Iowa should strengthen rules that guide where large animal feeding operations can be built, a move that would give local communities more control over where facilities are located, a petition filed Tuesday with the state says.

Iowa Citizens for Community Improvement and Food & Water Watch filed a petition with the Iowa Department of Natural Resources, seeking changes to the state’s animal feeding operation rules.

“The master matrix has failed to fulfill its promise of giving communities a greater voice in factory farm construction and more protections from factory farm pollution,” Iowa CCI said in a statement.

The state’s “master matrix” provides a scoring system to determine whether large animal feeding operations meet standards for siting an operation.

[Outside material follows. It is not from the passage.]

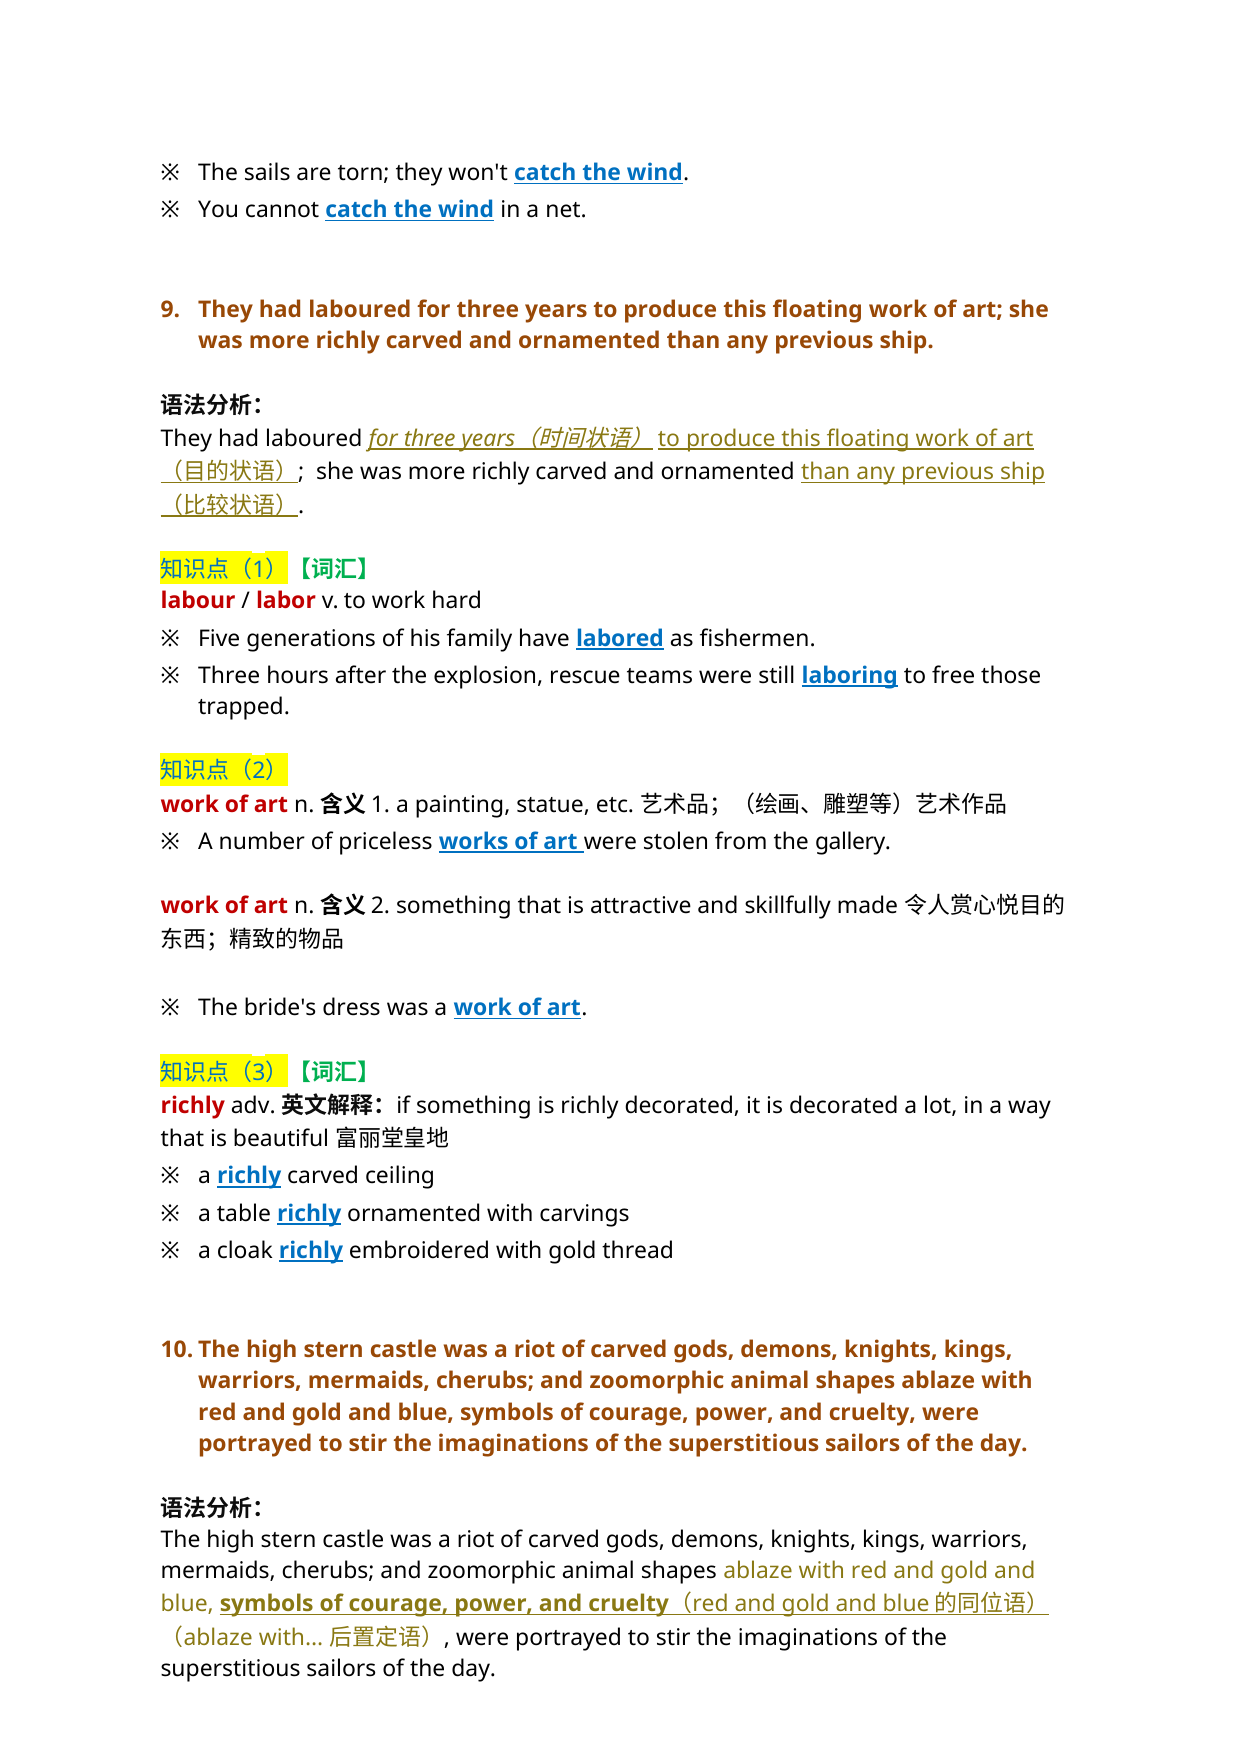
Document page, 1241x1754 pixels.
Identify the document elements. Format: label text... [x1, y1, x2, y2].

It guides maintaining separation distances from neighbors, water sources, schools, parks and other public places, and sets standards for facility construction and manure use.

Counties can adopt the master matrix and score local projects, giving them a voice in whether the state accepts or rejects projects.

Pat McGonegle, CEO of the Iowa Iowa Pork Producers Association, said the state’s master matrix is working.

“Iowa already has some of the toughest ag regulatory laws in the country and the pork industry is one of the most heavily regulated,” he said in a statement. “The master matrix is a good system and it will continue to be without changes.”

The petition, McGonegle said, is Iowa CCI’s latest attempt to “make it more difficult for Iowans to farm and raise livestock.”

Iowa CCI says the master matrix is “so easy to pass that it’s amounted to little more than a rubber stamp,” with only 2.2 percent of applications being denied since the law was created in 2002.